New Push by US Senate Hopes to Protect LGBT Youth in Schools
Image via Equality California
Senators Al Franken (D-Minn) and Tom Harkin (D-Iowa) reintroduced two different measures to the Senate on Tuesday that would provide protections to LGBT youth in US schools.
Harkin, who is a Committee Chairman on the Health, Education, Labor, and Pensions board, reintroduced the No Child Left Behind Act with new language, according to LGBTQ Nation. The new language would reduce or eliminate funding for schools that would fail to take strong stand against bullying and/or discrimination against LGBT students.
The Elementary and Secondary Education Act, also known as the No Child Left Behind, has been expired since 2007 and has been a hot button issue in Congress. The education committee are scheduled to address the legislation on June 11, but a vote on it has not been scheduled and Democratic aides are saying it might not happen until Autumn.

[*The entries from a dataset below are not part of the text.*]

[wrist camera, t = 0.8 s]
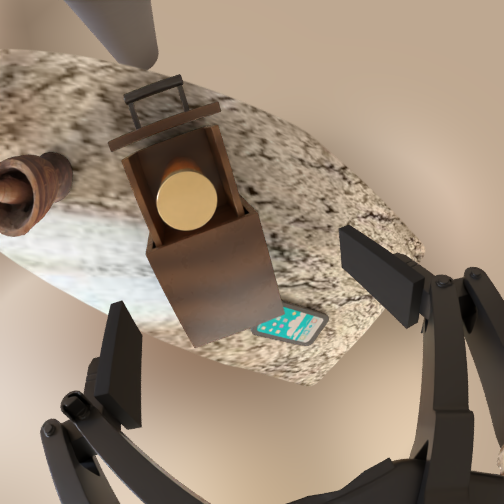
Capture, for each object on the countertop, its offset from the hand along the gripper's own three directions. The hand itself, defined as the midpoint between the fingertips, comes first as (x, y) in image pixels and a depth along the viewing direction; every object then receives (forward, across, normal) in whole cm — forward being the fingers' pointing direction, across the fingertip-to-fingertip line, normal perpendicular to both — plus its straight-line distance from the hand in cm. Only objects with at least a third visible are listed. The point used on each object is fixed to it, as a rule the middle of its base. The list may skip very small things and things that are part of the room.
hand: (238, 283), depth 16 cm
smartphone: (+27, +9, -30) cm, 42 cm away
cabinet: (+27, -1, -11) cm, 30 cm away
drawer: (+27, -2, +5) cm, 27 cm away
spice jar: (+26, -2, +2) cm, 26 cm away
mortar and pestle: (+28, -22, +10) cm, 36 cm away
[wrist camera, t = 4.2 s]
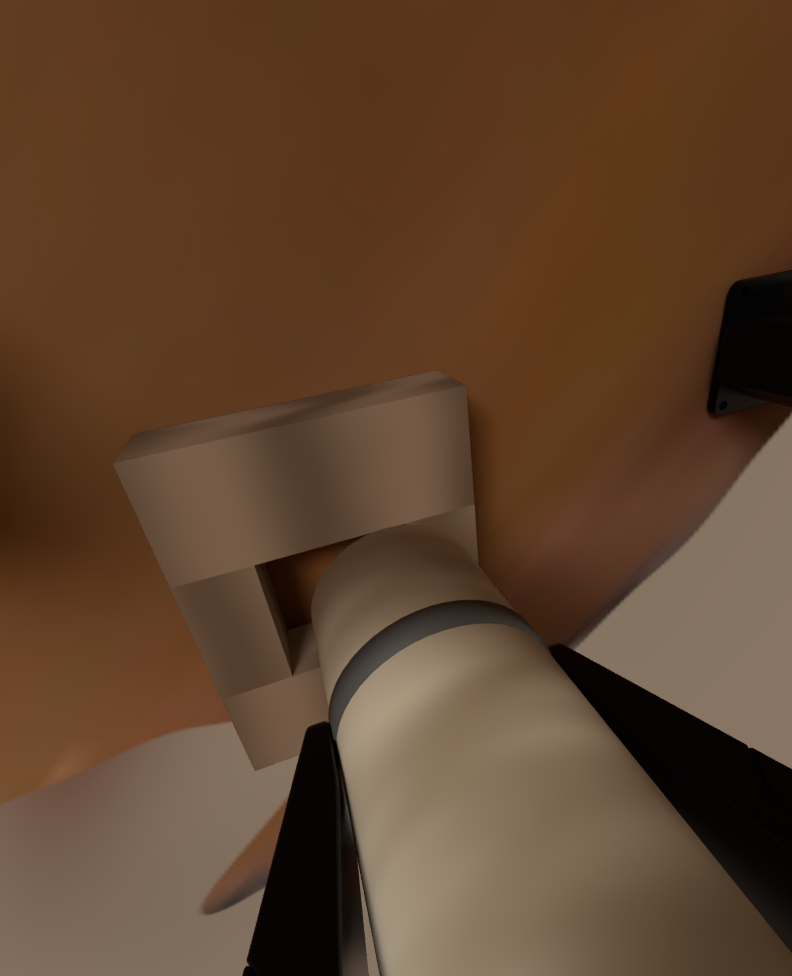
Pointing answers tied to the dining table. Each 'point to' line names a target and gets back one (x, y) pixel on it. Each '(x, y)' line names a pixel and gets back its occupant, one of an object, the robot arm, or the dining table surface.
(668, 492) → the dining table surface
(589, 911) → the birch peg
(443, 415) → the walnut board
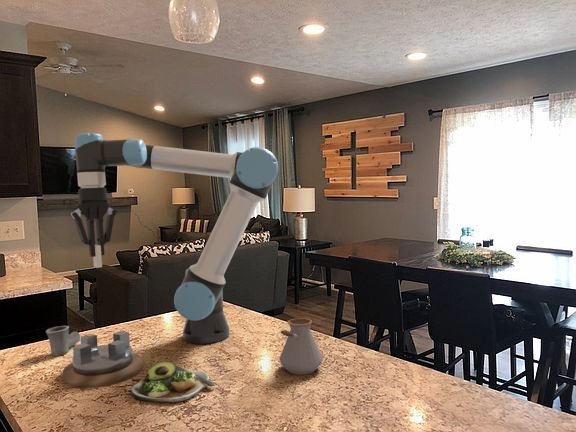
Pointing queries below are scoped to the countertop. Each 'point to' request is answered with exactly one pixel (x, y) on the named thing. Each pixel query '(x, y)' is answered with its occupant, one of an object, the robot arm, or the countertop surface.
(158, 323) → the countertop surface
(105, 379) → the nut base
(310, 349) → the coffee pot
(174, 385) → the salad plate
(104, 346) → the four-tab metal disc
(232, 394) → the countertop surface
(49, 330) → the pipe
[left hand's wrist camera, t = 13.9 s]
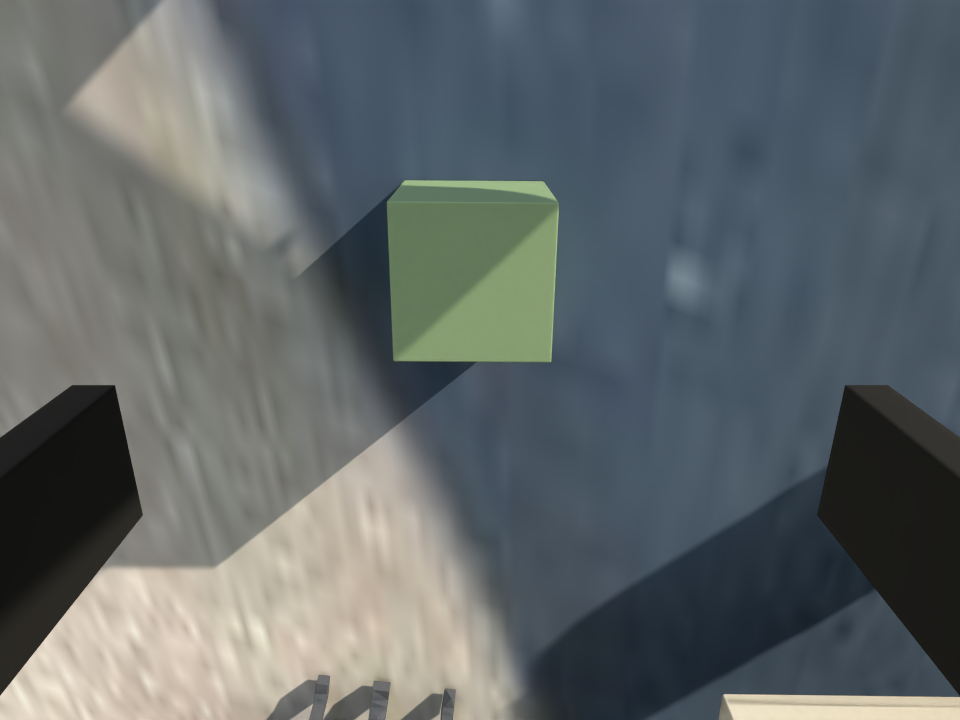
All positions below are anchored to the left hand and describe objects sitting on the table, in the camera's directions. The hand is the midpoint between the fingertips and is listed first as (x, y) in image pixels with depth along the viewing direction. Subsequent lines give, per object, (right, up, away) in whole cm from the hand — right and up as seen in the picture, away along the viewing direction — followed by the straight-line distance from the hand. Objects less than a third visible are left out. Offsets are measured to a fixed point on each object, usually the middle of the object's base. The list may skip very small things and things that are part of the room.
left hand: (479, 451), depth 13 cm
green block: (0, +6, +15) cm, 17 cm away
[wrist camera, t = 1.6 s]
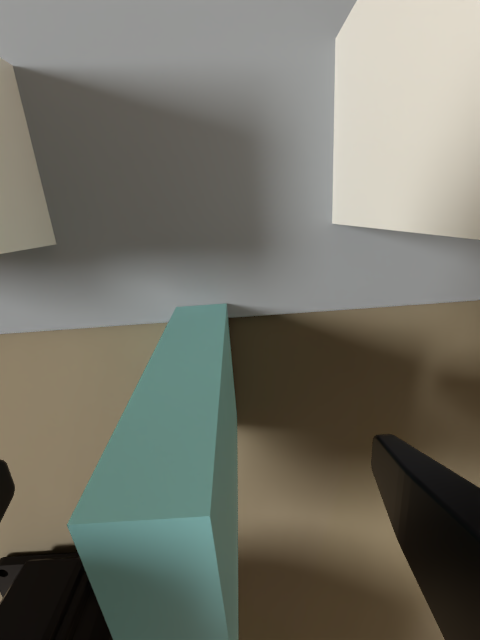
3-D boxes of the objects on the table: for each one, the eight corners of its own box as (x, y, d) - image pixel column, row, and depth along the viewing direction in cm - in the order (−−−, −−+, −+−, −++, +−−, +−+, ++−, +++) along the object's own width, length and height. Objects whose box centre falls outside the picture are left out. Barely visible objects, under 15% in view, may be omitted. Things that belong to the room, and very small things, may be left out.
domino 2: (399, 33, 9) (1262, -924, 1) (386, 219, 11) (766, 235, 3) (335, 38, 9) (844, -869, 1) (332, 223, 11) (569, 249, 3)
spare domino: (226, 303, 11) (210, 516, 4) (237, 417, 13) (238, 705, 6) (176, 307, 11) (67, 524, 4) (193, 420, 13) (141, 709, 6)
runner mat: (671, 284, 12) (682, 285, 11) (-321, 353, 12) (-335, 357, 12) (821, -140, 8) (843, -153, 8) (-570, -15, 9) (-598, -23, 8)
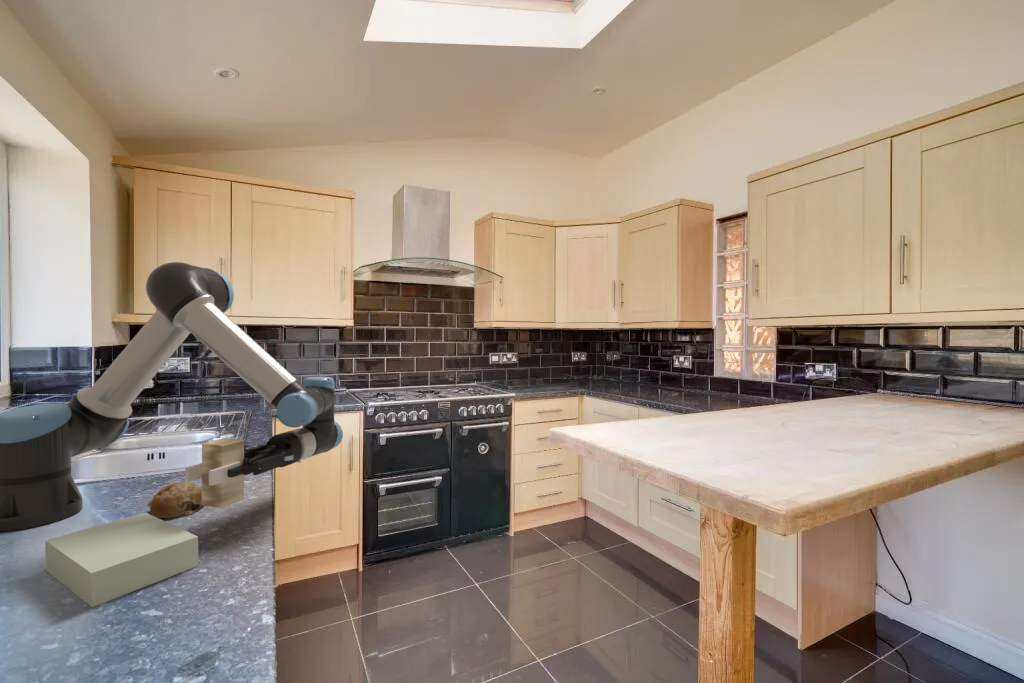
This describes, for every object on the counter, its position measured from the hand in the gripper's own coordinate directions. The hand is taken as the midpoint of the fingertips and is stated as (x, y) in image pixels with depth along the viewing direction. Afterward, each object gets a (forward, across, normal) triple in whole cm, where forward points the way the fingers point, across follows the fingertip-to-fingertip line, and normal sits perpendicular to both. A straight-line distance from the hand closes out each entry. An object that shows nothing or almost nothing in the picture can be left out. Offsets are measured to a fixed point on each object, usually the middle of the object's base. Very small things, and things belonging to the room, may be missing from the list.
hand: (198, 476), depth 86 cm
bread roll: (-11, +20, -13) cm, 26 cm away
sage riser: (+10, +4, -13) cm, 17 cm away
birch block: (-5, 0, -7) cm, 9 cm away
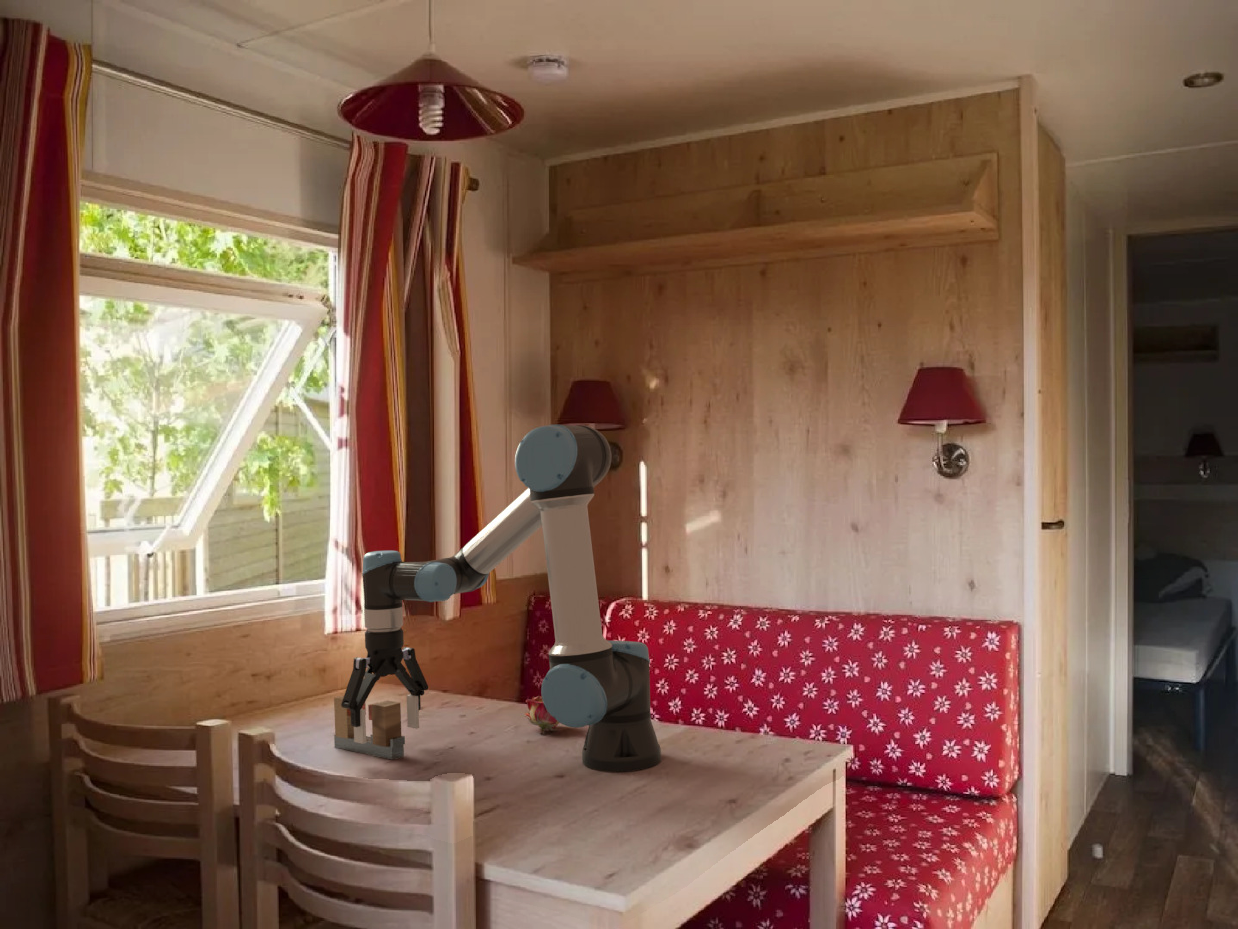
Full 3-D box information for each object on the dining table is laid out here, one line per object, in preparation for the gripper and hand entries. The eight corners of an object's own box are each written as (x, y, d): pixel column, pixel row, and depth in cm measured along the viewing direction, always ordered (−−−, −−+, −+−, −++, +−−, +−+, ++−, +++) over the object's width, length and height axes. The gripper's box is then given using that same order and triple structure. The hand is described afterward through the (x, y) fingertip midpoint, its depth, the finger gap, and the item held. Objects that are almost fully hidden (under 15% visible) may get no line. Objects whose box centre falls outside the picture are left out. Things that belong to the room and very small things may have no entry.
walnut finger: (401, 742, 221) (400, 702, 221) (386, 747, 218) (384, 706, 218) (381, 738, 225) (380, 699, 225) (366, 743, 222) (365, 703, 222)
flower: (562, 730, 230) (569, 695, 235) (519, 722, 230) (527, 687, 235) (561, 746, 238) (567, 711, 243) (519, 738, 238) (526, 704, 243)
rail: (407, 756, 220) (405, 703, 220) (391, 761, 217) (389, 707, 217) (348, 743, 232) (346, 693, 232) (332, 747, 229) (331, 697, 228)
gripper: (418, 618, 233) (421, 719, 233) (320, 636, 213) (324, 746, 213) (443, 621, 228) (446, 723, 228) (345, 639, 208) (349, 752, 209)
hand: (387, 735), depth 221 cm, fingers open, 13 cm apart
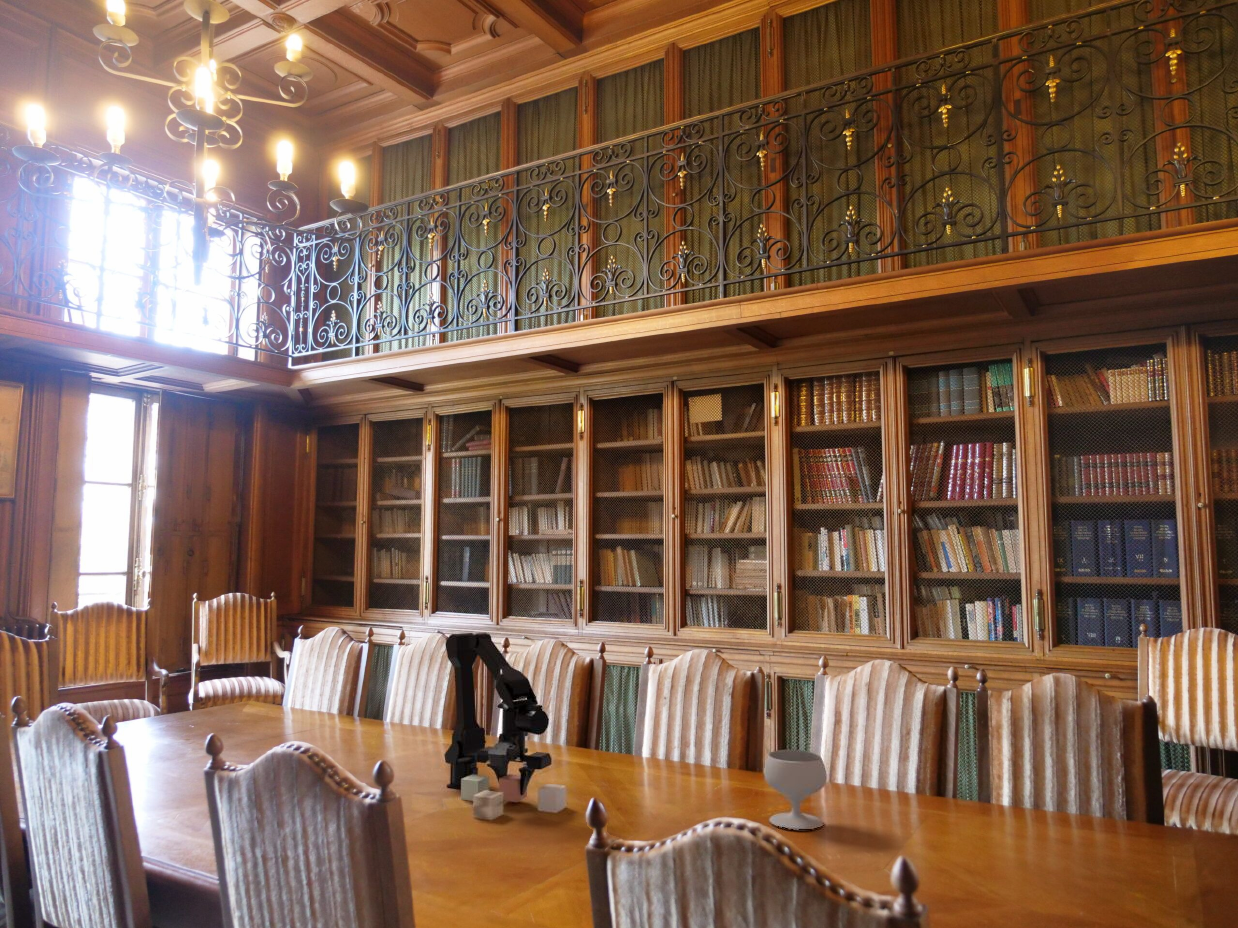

Lawmakers are hoping to overhaul the requirements of the bill to allow states to write a certain amount of their own laws to address the needs of students in their own states. Lawmakers, including Harkin, are well aware that the bill had previously caused headaches in some states. Harkin said the previous requirements, “set inflexible benchmarks without considering the different needs of schools and without recognizing student progress. Instead, the bill would offer states greater flexibility to improve students’ education.”
Harkin’s provision for protections in No Child Left Behind are commendable, but it could be sometime before the Act passes in this sessions bickering Congress. Republican Lawmakers are especially skeptical about renewing the act, believing that they do not have to tell local schools how they need to teach their students.
In an attempt to get legislation that would provide those protections to LGBT students sooner, Franken reintroduced the Student Non-Discrimination Act (SNDA) as a stand alone act.
“No child should dread going to school because they don’t feel safe,” said Franken.
The Human Rights Campaign recently released a survey of LGBT youth showing they are twice as likely to experience verbal harassment, exclusion and physical harm at school compared to their non-LGBT classmates. The report also goes on to say that 64 percent of LGBT teens report that they do no participate in any after-school or other recreational activities for fear of being discriminated against.
SNDA was introduced earlier in the year in the U.S. House of Representatives by Reps. Jared Polis (D-Colo.) and Ileana Ros-Lehtinen (R-Fla.)
“Our nation’s civil rights laws protect our children from bullying due to race, sex, religion, disability, and national origin,” Franken said. “My proposal extends these protections to our gay and lesbian students who shouldn’t ever feel afraid of going to school.”